Extracted page text data:
*** Block opens ***

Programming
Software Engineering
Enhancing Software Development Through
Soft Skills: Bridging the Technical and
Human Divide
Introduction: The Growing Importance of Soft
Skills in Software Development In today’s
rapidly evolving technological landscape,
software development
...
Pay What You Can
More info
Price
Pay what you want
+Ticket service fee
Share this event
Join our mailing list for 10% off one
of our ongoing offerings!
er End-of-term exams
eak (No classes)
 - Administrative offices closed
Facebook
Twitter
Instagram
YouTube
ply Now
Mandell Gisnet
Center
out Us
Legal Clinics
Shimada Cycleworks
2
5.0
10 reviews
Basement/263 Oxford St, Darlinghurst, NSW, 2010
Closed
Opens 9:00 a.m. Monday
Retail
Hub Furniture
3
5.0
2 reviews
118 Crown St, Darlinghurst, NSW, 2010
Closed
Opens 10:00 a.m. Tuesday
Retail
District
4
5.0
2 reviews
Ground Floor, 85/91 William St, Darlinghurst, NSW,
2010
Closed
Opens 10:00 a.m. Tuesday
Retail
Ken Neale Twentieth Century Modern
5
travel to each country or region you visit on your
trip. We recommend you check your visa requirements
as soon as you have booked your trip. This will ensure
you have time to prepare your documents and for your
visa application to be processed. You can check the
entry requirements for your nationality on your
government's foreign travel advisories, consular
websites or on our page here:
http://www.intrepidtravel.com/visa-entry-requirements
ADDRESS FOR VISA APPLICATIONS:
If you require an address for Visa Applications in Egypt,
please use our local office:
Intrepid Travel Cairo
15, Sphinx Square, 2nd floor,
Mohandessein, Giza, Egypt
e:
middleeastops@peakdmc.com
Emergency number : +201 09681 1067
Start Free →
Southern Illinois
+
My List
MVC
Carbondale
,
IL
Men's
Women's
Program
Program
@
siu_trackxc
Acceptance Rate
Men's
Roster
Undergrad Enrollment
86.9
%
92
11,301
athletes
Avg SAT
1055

*** Block closes ***

Exercise description:
Check each line above for the string "entry" and return those that contain it.

Output for this task:
entry requirements for your nationality on your
http://www.intrepidtravel.com/visa-entry-requirements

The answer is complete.